We have a few internal apps built using React Native though, which is only available on Windows and MacOS. There’s been some Github repos trying to port React Native to Linux but nothing that’s production-quality yet.
It’s funny working at a company that doesn’t allow Linux on a workstation, but is also actively developing and deploying tons of Linux-based products…
I think the real reason is that their MDM cant lock down a Linux machine the way it locks down a Windows or Mac machine…
We added a second disk and installed Linux on an encrypted partition. BIOS was not locked so we could dual boot.
When we return the machines we remove the disk.
We don’t even have Firefox at work.
Only options are Edge and Chrome.
Blame their DoH for killing FF deployment in the enterprise. Companies don’t like not being in charge of their DNS traffic. DoT is better from corporate POV as that can all be blocked or redirected based on the port, not so much DoH which uses the same port as normal web traffic.
Those are definitely acronyms.
(this is a bit of an oversimplification here to explain)
DNS over HTTPS and DNS over TLS.
UDP DNS (the original stuff) can be monitored and managed. DoT can be blocked and force UDP DNS.
DoH uses regular web traffic ports, so it can’t be blocked by admins easily to force an acceptable use policy. It poses risks to enterprise deployments.
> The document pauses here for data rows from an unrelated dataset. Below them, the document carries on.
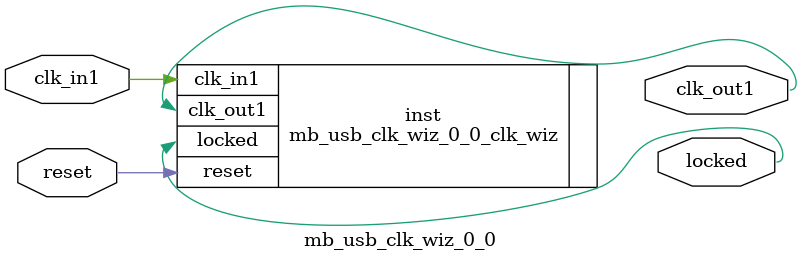
<source format=v>


`timescale 1ps/1ps

(* CORE_GENERATION_INFO = "mb_usb_clk_wiz_0_0,clk_wiz_v6_0_11_0_0,{component_name=mb_usb_clk_wiz_0_0,use_phase_alignment=true,use_min_o_jitter=false,use_max_i_jitter=false,use_dyn_phase_shift=false,use_inclk_switchover=false,use_dyn_reconfig=false,enable_axi=0,feedback_source=FDBK_AUTO,PRIMITIVE=MMCM,num_out_clk=1,clkin1_period=10.000,clkin2_period=10.000,use_power_down=false,use_reset=true,use_locked=true,use_inclk_stopped=false,feedback_type=SINGLE,CLOCK_MGR_TYPE=NA,manual_override=false}" *)

module mb_usb_clk_wiz_0_0 
 (
  // Clock out ports
  output        clk_out1,
  // Status and control signals
  input         reset,
  output        locked,
 // Clock in ports
  input         clk_in1
 );

  mb_usb_clk_wiz_0_0_clk_wiz inst
  (
  // Clock out ports  
  .clk_out1(clk_out1),
  // Status and control signals               
  .reset(reset), 
  .locked(locked),
 // Clock in ports
  .clk_in1(clk_in1)
  );

endmodule

</source>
Most use UDP DNS (some may use DoT plus another bit called DNSSEC for enhanced security, but it’s really uncommon IMHO).
So Firefox using DoH means it’s problematic for enterprise IT. Now if there are enterprise policies on the PC, it should be disabled in Firefox by default, and there are multiple ways to manage deployments…
But that also translates to extra work for IT vs other options.
Wait, are you saying there’s a way to tell Firefox to use a different DNS server than what’s specified in the interface configuration?
BTW, thank you for the explanation, makes sense now!
Exactly that. And it looks just like any other web traffic.
Quite a few things will use their own DNS servers, not the one specified by the system or handed out over DHCP. I know many apps on the fire stick and Roku devices do this. So you have to intercept their traffic and redirect it to control it. If their using DoH then you can’t do that and your pihole is useless against them.
Best you can do is maintain a list of well known DoH servers and block them outright. But that’s a constantly moving losing battle.
Right, it just downed on me that DNS is nothing more than another application layer in the OSI model. Thanks again!
Nah, companies can just disable DOH if they want using GPOs.